### Условие задания
Напишите продолжение текста о Брест-Литовских переговорах и французской военной миссии, начиная сразу после его последнего предложения.

### Исходный текст
«Совершенно непонятно, что во Франции до сих пор еще не знают о непрерывных обращениях Ленина и Троцкого к Франции с просьбой о военной поддержке против немцев. Ведь то, что pycские генералы, участвовавшие в Брест-Литовских переговорах, были намечены генералом, руководившим французской военной миссией, – исторический факт. Ленин считался с возможностью разрыва переговоров и полагал, что ему придется возобновить войну с Германией. Через меня он запросил французскую военную миссию, готова ли она взять на себя руководство красной армией. Нуланс отклонил это предложение, и в результате был подписан Брест-Литовский договор. Главный виновник этого договора и последовавшей в результате его смерти сотен тысяч наших солдат – Клемансо. Во Франции не знают также, что, когда после подписания Брест-Литовского мира, Нуланс бежал, наша военная миссия работала совместно с высшим командным составом красной армии».
Из этого отчета видно, что большевики вели двойную игру, и преданность их Германии была весьма относительной. Последняя для большевиков была лишь средством для осуществления их целей.

### Предоставленный материал
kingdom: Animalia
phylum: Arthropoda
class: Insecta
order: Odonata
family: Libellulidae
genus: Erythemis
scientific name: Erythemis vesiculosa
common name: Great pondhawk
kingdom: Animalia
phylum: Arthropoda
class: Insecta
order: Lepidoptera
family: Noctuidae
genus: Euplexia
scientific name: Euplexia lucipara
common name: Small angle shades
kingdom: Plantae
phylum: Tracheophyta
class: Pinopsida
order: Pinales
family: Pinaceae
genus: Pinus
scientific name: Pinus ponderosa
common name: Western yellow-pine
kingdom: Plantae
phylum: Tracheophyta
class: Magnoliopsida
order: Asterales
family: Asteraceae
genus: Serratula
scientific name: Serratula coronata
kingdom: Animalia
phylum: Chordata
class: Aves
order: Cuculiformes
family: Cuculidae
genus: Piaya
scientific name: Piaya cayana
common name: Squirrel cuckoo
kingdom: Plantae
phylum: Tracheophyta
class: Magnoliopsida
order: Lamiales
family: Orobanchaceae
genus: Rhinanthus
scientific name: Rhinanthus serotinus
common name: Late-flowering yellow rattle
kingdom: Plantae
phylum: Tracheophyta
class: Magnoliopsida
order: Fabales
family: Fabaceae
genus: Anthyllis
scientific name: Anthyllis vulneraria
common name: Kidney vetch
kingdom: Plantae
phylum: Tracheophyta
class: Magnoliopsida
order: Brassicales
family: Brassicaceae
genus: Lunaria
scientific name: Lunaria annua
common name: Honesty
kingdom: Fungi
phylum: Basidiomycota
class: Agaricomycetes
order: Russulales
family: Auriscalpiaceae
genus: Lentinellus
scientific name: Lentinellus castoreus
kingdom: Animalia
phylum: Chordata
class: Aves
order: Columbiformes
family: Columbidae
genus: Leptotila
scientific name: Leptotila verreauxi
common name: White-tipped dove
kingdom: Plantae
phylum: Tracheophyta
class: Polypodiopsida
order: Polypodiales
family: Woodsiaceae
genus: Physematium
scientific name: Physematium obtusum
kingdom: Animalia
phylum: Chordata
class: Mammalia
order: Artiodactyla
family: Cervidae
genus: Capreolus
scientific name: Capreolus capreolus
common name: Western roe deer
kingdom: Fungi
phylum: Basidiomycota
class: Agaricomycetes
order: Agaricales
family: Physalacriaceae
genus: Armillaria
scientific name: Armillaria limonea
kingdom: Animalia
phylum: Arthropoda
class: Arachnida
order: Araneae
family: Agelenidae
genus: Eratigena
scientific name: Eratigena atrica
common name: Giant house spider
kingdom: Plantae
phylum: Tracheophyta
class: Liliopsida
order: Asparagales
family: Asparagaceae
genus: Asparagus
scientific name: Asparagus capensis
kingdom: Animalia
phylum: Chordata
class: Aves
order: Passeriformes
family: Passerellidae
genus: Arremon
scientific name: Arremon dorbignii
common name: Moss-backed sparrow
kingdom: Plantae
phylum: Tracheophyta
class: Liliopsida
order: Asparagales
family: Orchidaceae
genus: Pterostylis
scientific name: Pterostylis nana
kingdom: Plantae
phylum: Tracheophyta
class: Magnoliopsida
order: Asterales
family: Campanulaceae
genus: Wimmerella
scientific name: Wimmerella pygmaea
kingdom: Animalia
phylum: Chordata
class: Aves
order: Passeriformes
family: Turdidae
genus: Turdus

### Ответ на задание
Генерал Гофман, описывая этот период в той же книге, рассказывает:
«Одной из первых мер, принятых новым правительством, был запрос по беспроволочному телеграфу народного комиссара Крыленко, произведенного из унтер-офицеров в главнокомандующие, согласно ли германское главнокомандование заключить перемирие.
Генерал Людендорф вызвал меня к телефону и спросил: “Можно ли вообще с этими людьми вести переговоры?” Я возразил: “Да, можно. Ваше Превосходительство нуждается в войсках, а это первые, которые являются”.
Генерал Гофман, ответив, что предложением большевиков можно воспользоваться, сейчас же сам высказывает сомнение в правильности такого решения. Он пишет:
«Я часто думал о том, не было бы лучше, если бы германское правительство и командование отвергнули все переговоры с большевистскими правителями. Мы дали им возможность заключить мир и таким образом исполнить желание народных масс и поэтому они могли захватить власть в свои руки и укрепить ее за собой. Если бы Германия отвергла переговоры с большевиками, и потребовала бы от России, чтобы она выставила представителем от русского народа такое бы правительство, которое было бы избрано народом путем свободного голосования, то большевики не смогли бы удержаться у власти».
Мнение генерала Гофмана совершенно правильное: Германии надо было отвергнуть предложение большевиков, но, отвергая, начать прямо переговоры с русскими монархистами. Германия могла выбирать тогда только между старой монархией и большевиками, так как никакого нового правительства путем свободного голосования в России в то время создать было нельзя. Она выбрала большевиков, и генерал Гофман спешит оправдать это решение германских политиков следующими словами:
«Тем не менее я полагаю, что ни один разумный человек не может нас упрекнуть в том, что мы приняли предложение Крыленко о перемирии».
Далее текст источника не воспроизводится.